Text chunks
When developing resvg, text chunks were probably one of the hardest things about text to wrap my head around.
When someone thinks about SVG text they probably imagine something like this:
<text x="5" y="10" font-family="Arial">
<span fill="red">red</span> text
</text>
Basically, a text with some styles applied to it. And this is true in most cases, but it's not how
SVG text structure actually looks like. SVG has an additional, hidden structure level called
text chunk.
Every time there is an x
or y
attribute in <text>
or <tspan>
- a new text chunk is defined.
This means that an SVG text element actually contains a list of text chunks,
where each chunk contains text with styles applied to it.
In some sort of pseudo-code it should look like:
class Text:
chunks: list[TextChunk] = []
class TextChunk:
text: str = ""
spans: list[TextSpan] = []
alignment: int = 0 # start/mid/end
class TextSpan:
# fill, stroke, font, etc.
For example, this text element has two chunks: some at 5,10 and text at 5,20.
<text x="5" y="10" font-family="Arial">
some
<tspan y="20">text</tspan>
</text>
Why is this important? Because this is what a line of text in SVG means - a chunk.
This is a line of text that would be passed to a text shaper/layout,
and not the whole element's content.
This is a line of text that would be aligned via text-anchor
,
and not the whole element's content or individual <tspan>
.
It's a very subtle nuance, but many libraries fail to handle it correctly.
For example, in this case, text-anchor
has no effect because that <tspan>
doesn't define a new chunk by setting an absolute coordinate.
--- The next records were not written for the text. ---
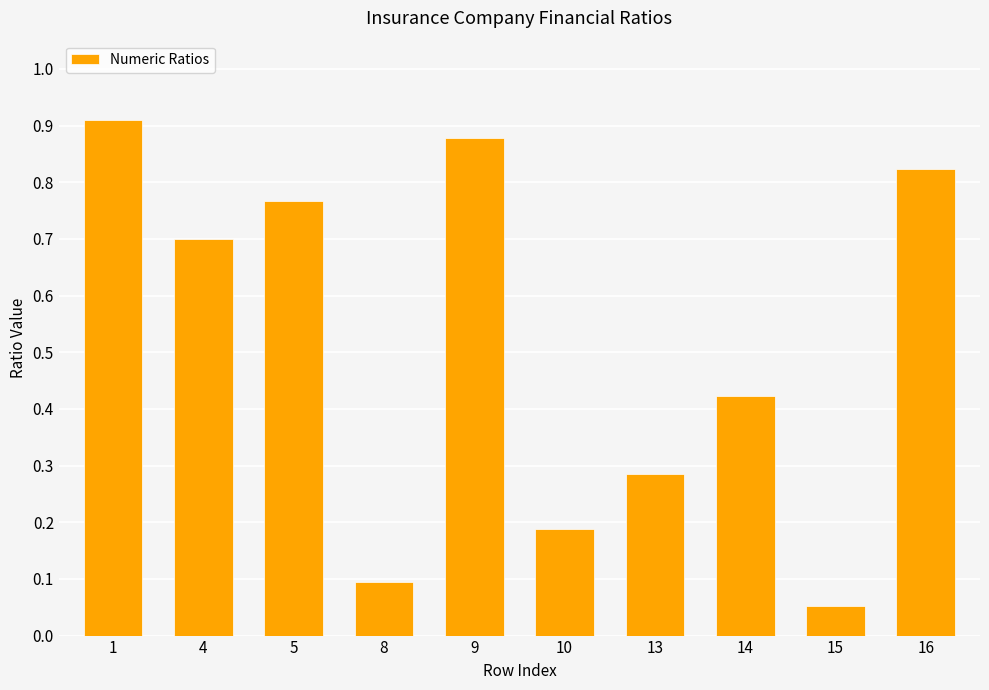

The chart shows a value of 0.9 at 1. True or false?

True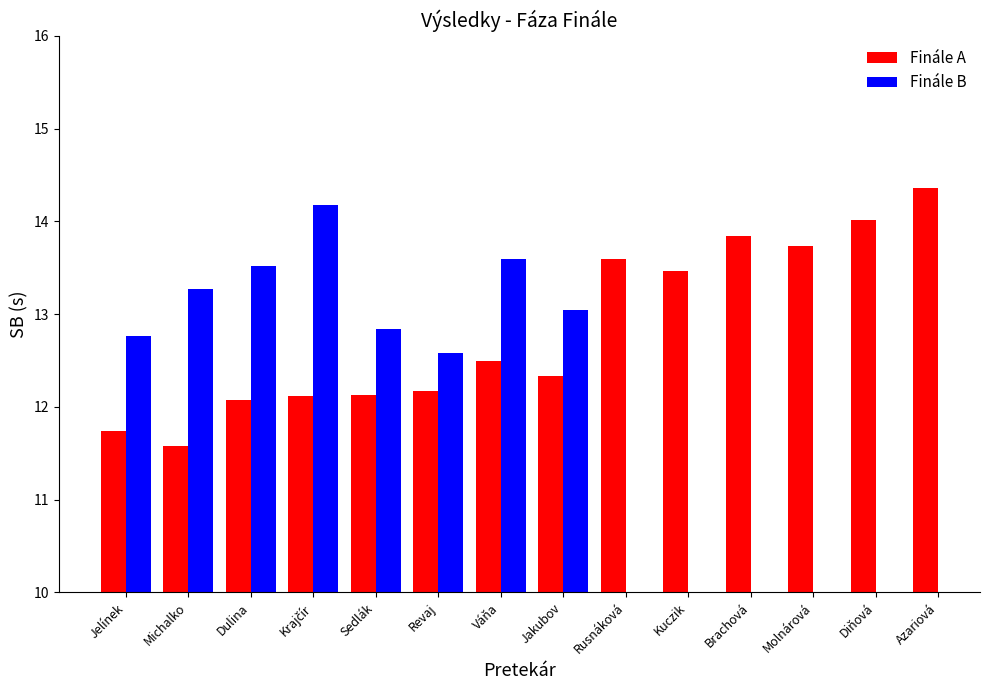

Is the value of Finále B at Molnárová greater than the value of Finále A at Váňa?

No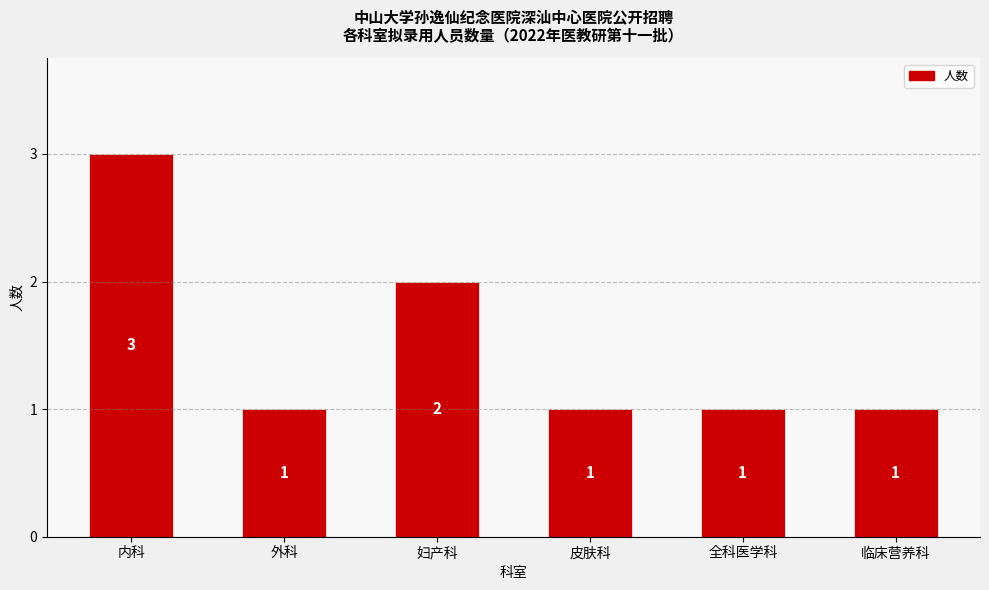

Count the number of data series in this chart.

1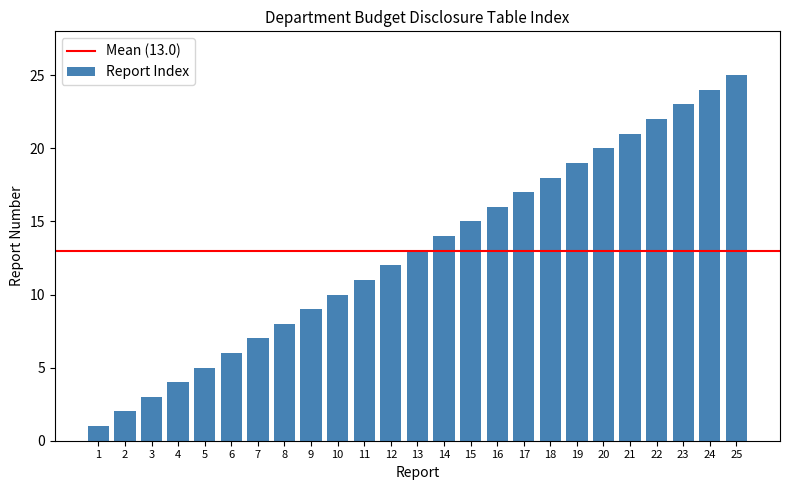

How many categories are shown in the chart?

25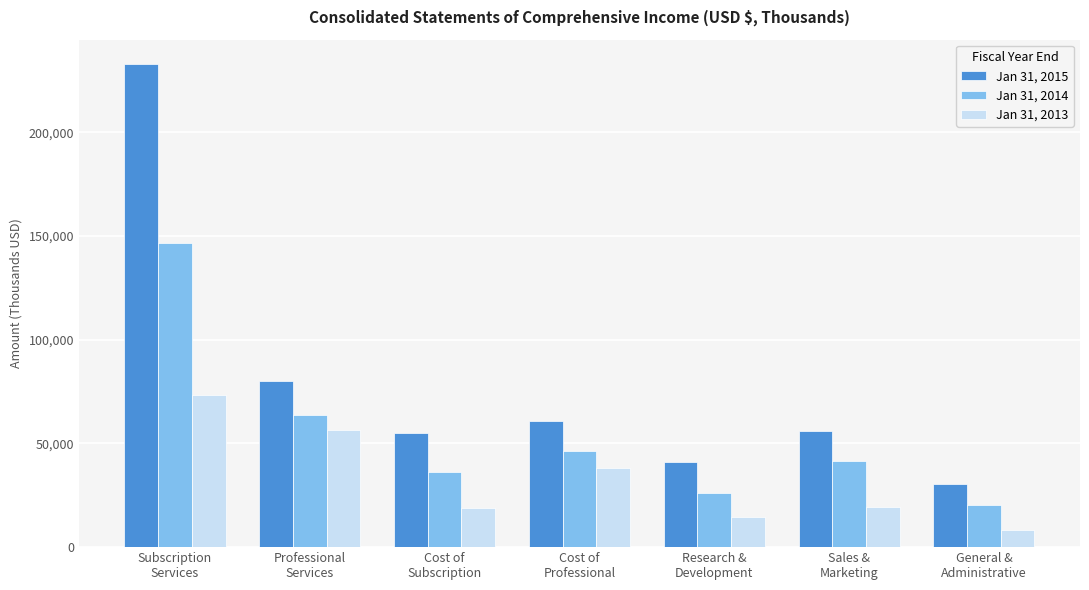

Which series has the largest range (max minus min)?

Jan 31, 2015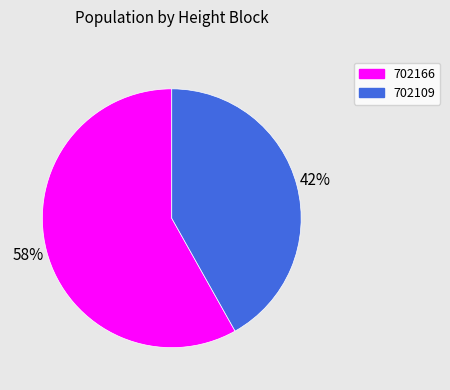

Rank the categories by value from lowest to highest.

702109, 702166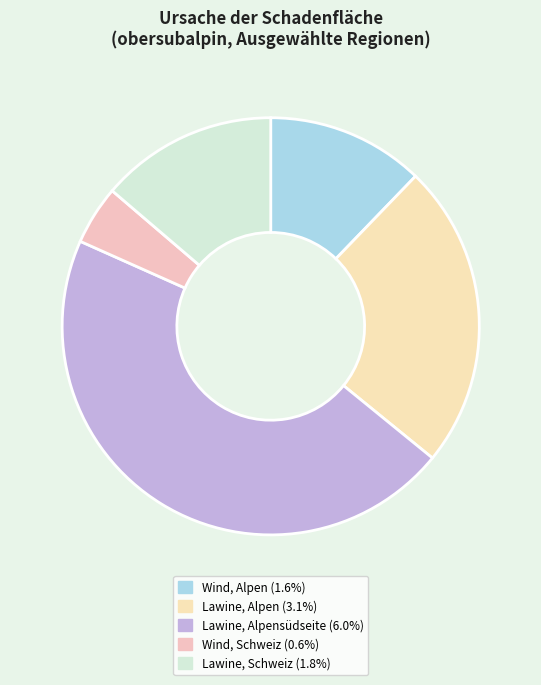

Count the number of slices in the pie.

5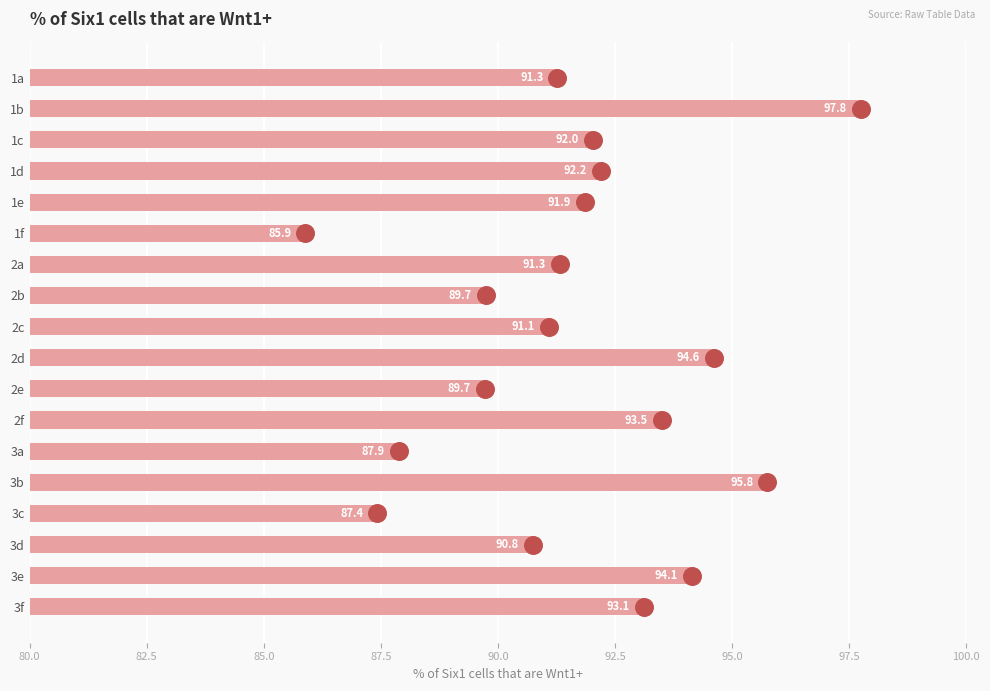

What is the change in value from 1f to 2b?

+3.9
<text x="5" y="10" font-family="Arial">
some
<tspan text-anchor="end">text</tspan>
</text>
In theory, each text chunk can be extracted into its own text
element, while tspan
can't.
Also, while it's not clear from the spec, each textPath
defines a new chunk as well.
Another interesting edge case is that there could be only one writing-mode
per text element.
An individual chunk or span cannot have their own writing modes.